The Russians by contrast talk about the Advisory Opinion on Kosovo whenever the subject of the alleged ‘illegality’ of Crimea’s unification with Russia is brought up. President Putin was the first to do so in the
speech he made immediately following Crimea’s unification with Russia on 18th March 2014
As it declared independence and decided to hold a referendum, the Supreme Council of Crimea referred to the United Nations Charter, which speaks of the right of nations to self-determination. Incidentally, I would like to remind you that when Ukraine seceded from the USSR it did exactly the same thing, almost word for word. Ukraine used this right, yet the residents of Crimea are denied it. Why is that?
Moreover, the Crimean authorities referred to the well-known Kosovo precedent – a precedent our western colleagues created with their own hands in a very similar situation, when they agreed that the unilateral separation of Kosovo from Serbia, exactly what Crimea is doing now, was legitimate and did not require any permission from the country’s central authorities.
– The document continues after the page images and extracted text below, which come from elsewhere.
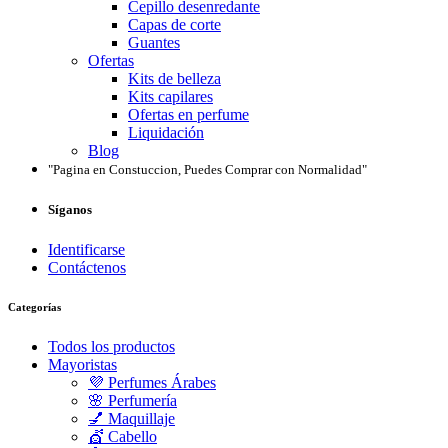
Cepillo desenredante
Capas de corte
Guantes
Ofertas
Kits de belleza
Kits capilares
Ofertas en perfume
Liquidación
Blog
"Pagina en Constuccion, Puedes Comprar con Normalidad"
Síganos
Identificarse
Contáctenos
Categorías
Todos los productos
Mayoristas
💜 Perfumes Árabes
🌸 Perfumería
💅 Maquillaje
💇 Cabello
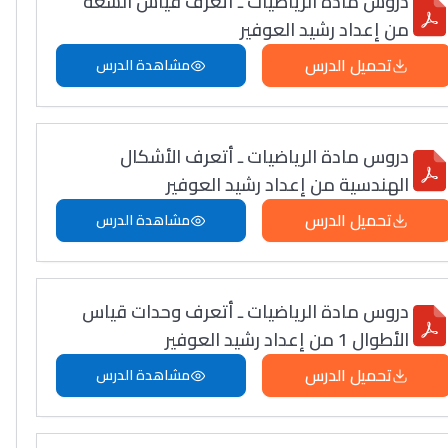
دروس مادة الرياضيات ـ أتعرف قياس السعة
من إعداد رشيد العوفير
تحميل الدرس
مشاهدة الدرس
دروس مادة الرياضيات ـ أتعرف الأشكال
الهندسية من إعداد رشيد العوفير
تحميل الدرس
مشاهدة الدرس
دروس مادة الرياضيات ـ أتعرف وحدات قياس
الأطوال 1 من إعداد رشيد العوفير
تحميل الدرس
مشاهدة الدرس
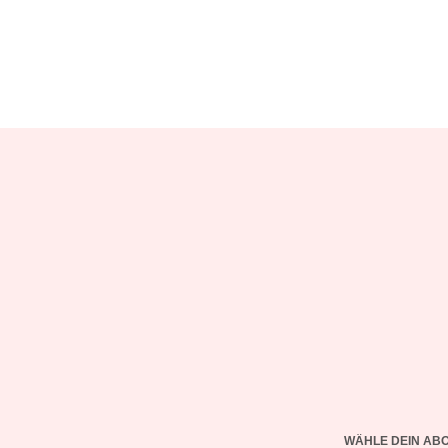
WÄHLE DEIN AB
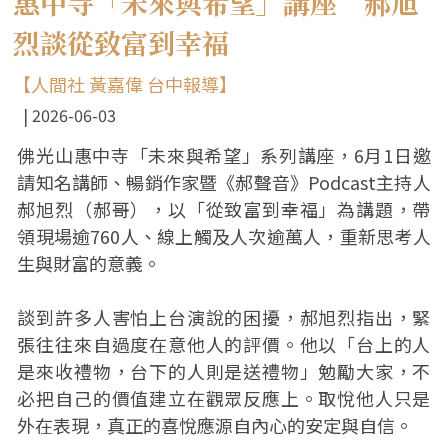
惠中寺「未來與希望」講座 郝旭
烈談從致富到幸福
【人間社 黃嘉偉 台中報導】
2026-06-03
佛光山惠中寺「未來與希望」系列講座，6月1日邀
請知名講師、暢銷作家暨《郝聲音》Podcast主持人
郝旭烈（郝哥），以「從致富到幸福」為講題，帶
領現場逾760人、線上觸及人次逾萬人，重新思考人
生與財富的意義。
談到許多人害怕上台演說的困擾，郝旭烈指出，緊
張往往來自過度在意他人的評價。他以「台上的人
是來收禮物，台下的人則是送禮物」勉勵大家，不
必把自己的價值建立在觀眾反應上。取悅他人只是
外在表現，真正的喜悅應源自內心的安定與自信。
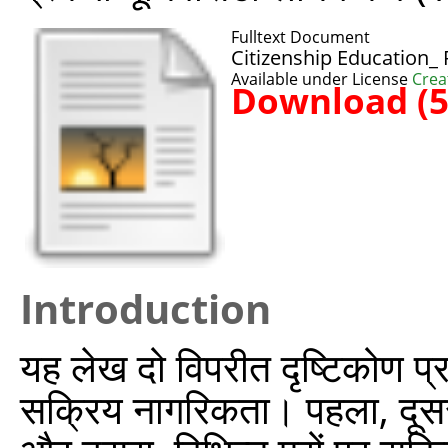
Fulltext Document
Citizenship Education_
Available under License
Crea
Download (
Introduction
यह लेख दो विपरीत दृष्टिकोण प्रस
सक्रिय नागरिकता। पहला, दूसरो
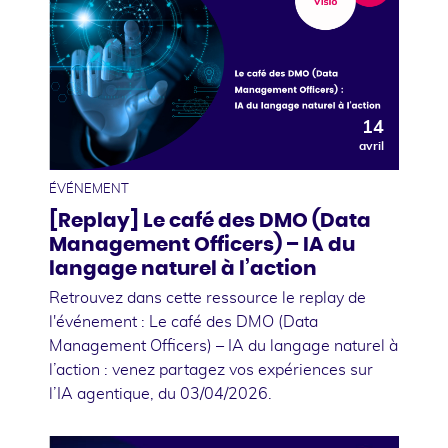
14
avril
ÉVÉNEMENT
[Replay] Le café des DMO (Data
Management Officers) – IA du
langage naturel à l’action
Retrouvez dans cette ressource le replay de
l'événement : Le café des DMO (Data
Management Officers) – IA du langage naturel à
l’action : venez partagez vos expériences sur
l’IA agentique, du 03/04/2026.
Pursuant to Article 2, Chapter 1 of the United Nations Charter, the UN International Court agreed with this approach and made the following comment in its ruling of July 22, 2010, and I quote: “No general prohibition may be inferred from the practice of the Security Council with regard to declarations of independence,” and “General international law contains no prohibition on declarations of independence.” Crystal clear, as they say.
I do not like to resort to quotes, but in this case, I cannot help it. Here is a quote from another official document: the Written Statement of the United States of America of April 17, 2009, submitted to the same UN International Court in connection with the hearings on Kosovo. Again, I quote: “Declarations of independence may, and often do, violate domestic legislation. However, this does not make them violations of international law.” End of quote. They wrote this, disseminated it all over the world, had everyone agreed and now they are outraged. Over what? The actions of Crimean people completely fit in with these instructions, as it were. For some reason, things that Kosovo Albanians (and we have full respect for them) were permitted to do, Russians, Ukrainians and Crimean Tatars in Crimea are not allowed. Again, one wonders why.
(bold italics added)
By failing to ask the International Court of Justice to declare Crimea’s secession from Ukraine and subsequent union with Russia to be contrary to international law Ukraine appears to be conceding the point. Though Ukraine and its Western allies will doubtless go on calling Crimea’s secession from Ukraine ‘illegal’, in terms of international law there are actually no grounds to do so. Ukraine’s conduct of its case in the International Court of Justice effectively admits as much.
As to the eventual outcome of the case, I am not an expert in this field. I understand the Russians are denying that the International Court of Justice has the jurisdiction to hear the case. I suspect they are right and that the International Court of Justice will agree with them.
Even if it doesn’t and even if the case goes to a full hearing – which may take years – I doubt Ukraine will be able to prove many of the claims it is making, or that it will achieve much or indeed anything in the end by bringing the case. The stony silence of Western governments and of the Western media about the case all but says as much.